Ping An Insurance Group has published its 2020 Climate Risk Management Report, which details its green finance strategy. This is the second report of its kind by Ping An, which was the first mainland Chinese institution to release its climate risk strategy in 2019.
According to the report, Ping An has standardized its climate risk governance model and integrated it into its sustainable development strategy. The group established a professional, scientific, and practical ESG governance structure, clarified division of responsibilities such as goal setting, planning implementation and assessment, and implemented strict adherence to a working mechanism that involves regular reporting, quarterly inspections, semi-annual meetings and annual evaluations.
The insurer unveiled an enhanced operating plan for its Green Finance+ initiative, which seeks to deepen its green finance layout. As of end-September 2021, Ping An’s green investments have exceeded RMB208.89 billion (SG$44.86 billion), while it has disbursed green credit worth RMB53.28 billion. Meanwhile, total green insurance premiums were recorded at RMB25.11 billion for the first three quarters of the year.
Ping An also announced the goals and benchmarks for operation and investment under the Task Force on Climate-related Financial Disclosures (TCFD) framework, which aims to achieve operational carbon neutrality by 2030. This covers all office energy consumption, data centre power consumption and travel-related carbon emissions.
According to Ping An, it is the first financial institution in China to disclose the carbon emissions of its overall assets and investments. It created an algorithm and prediction model to determine its ultimate net-zero target when relevant factors in the market reach maturity.
In recognition of Ping An’s actions to become more sustainable, it received the Hong Kong Corporate Governance Excellence Award for 2021 from the Chamber of Hong Kong Listed Companies and the Centre for Corporate Governance and Financial Policy at Hong Kong Baptist University. This is Ping An’s sixth time winning the award.

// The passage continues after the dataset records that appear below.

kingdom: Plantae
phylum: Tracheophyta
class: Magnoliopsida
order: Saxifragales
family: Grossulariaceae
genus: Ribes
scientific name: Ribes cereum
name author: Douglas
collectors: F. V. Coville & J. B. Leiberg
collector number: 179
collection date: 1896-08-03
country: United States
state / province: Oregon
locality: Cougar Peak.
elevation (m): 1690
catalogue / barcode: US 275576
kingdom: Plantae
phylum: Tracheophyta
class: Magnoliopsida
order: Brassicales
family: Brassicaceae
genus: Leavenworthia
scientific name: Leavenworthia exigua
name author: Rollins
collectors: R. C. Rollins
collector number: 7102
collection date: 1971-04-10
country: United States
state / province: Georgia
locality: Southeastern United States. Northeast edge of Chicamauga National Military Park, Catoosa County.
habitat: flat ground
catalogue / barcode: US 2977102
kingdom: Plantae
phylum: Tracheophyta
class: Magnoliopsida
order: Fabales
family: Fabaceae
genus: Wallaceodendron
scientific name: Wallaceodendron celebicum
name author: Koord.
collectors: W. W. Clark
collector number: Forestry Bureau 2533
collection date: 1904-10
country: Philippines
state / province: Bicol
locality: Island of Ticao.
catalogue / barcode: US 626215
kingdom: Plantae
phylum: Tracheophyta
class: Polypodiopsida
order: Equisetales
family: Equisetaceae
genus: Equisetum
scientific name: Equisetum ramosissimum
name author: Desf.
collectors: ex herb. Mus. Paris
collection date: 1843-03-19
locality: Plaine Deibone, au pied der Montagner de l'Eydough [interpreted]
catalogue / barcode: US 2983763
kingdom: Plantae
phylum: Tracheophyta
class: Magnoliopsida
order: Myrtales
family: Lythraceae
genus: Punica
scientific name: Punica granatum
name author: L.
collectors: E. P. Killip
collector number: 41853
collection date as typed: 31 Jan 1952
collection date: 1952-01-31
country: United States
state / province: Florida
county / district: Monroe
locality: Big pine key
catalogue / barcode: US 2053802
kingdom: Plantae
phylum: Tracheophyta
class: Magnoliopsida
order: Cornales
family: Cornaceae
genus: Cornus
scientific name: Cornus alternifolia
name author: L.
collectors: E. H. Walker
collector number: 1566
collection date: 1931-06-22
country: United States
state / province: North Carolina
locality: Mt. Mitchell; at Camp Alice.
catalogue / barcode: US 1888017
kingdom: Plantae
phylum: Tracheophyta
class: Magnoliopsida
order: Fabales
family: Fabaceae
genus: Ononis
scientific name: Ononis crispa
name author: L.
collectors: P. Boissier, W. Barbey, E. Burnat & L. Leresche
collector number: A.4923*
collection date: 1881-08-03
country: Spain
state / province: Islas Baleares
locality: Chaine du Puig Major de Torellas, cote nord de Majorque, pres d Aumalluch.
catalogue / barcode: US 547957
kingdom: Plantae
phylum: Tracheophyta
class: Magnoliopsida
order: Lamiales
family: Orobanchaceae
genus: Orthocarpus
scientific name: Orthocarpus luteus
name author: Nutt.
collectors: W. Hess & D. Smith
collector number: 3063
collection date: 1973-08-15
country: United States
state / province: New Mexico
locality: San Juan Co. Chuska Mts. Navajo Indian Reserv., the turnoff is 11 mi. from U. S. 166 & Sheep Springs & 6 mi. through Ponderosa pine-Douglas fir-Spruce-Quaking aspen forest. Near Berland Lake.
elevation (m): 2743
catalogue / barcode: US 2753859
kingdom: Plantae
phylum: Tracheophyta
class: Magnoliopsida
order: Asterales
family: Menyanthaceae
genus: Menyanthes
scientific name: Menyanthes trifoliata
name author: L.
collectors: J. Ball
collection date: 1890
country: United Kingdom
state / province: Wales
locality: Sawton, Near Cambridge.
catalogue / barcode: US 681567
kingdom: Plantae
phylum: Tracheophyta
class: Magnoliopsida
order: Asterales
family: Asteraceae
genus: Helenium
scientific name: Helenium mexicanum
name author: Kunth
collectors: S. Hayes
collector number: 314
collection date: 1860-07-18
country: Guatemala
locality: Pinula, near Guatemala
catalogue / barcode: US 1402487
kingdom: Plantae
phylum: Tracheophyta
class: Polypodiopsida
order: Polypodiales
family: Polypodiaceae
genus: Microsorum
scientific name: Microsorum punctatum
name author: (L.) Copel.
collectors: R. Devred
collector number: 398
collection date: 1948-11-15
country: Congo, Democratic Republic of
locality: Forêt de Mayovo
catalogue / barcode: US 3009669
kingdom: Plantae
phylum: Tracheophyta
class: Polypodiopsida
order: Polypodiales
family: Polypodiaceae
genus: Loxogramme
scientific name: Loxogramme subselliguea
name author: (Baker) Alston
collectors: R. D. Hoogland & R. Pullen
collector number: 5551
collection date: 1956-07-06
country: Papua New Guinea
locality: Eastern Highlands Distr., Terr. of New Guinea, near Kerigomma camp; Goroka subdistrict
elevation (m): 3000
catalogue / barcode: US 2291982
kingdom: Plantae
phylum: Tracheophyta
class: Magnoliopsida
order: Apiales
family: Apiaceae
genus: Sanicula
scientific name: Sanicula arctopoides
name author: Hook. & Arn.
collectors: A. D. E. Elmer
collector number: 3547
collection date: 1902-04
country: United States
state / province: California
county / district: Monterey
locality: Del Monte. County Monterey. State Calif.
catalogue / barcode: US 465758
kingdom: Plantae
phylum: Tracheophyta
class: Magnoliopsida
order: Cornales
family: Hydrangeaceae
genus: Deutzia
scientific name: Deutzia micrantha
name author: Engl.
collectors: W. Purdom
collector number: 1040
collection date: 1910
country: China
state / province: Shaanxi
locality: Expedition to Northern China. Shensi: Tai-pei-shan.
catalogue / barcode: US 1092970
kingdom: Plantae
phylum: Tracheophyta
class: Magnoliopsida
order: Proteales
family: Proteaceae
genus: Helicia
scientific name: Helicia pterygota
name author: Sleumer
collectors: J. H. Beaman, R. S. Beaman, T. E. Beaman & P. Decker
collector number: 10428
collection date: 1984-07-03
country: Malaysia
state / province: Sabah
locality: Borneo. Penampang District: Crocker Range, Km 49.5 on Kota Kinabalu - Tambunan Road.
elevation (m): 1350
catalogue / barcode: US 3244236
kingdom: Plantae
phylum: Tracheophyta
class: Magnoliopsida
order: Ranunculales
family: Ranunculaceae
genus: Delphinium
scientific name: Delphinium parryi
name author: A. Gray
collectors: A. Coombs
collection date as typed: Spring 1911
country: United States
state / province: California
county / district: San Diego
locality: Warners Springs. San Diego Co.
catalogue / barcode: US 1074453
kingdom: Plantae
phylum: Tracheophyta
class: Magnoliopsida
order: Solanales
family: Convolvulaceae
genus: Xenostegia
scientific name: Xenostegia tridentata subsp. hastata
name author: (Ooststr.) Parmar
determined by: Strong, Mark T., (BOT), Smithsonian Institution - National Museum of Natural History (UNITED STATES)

“As a previous winner of the award, Ping An continues to manifest strong leadership of the board which comprises skilled professionals who guide the group to become an integrated financial services powerhouse with good leverage on technology that it is today,” a member of the judging panel said. “The absence of a controlling shareholder frees the group from undue influence by a single interested party, and there is strict observation of laws and regulations about connected transactions and corporate governance.
“The board devotes close attention to building the right positioning, personnel, process and culture for the group, and to developing a strong risk management framework based on big data extraction and AI to monitor risks. Its unique management structure with three co-CEOs with clear division of business oversights helps steer the group through the market uncertainties in the past years with clear focus and corporate conciseness to generate strong returns to shareholders.”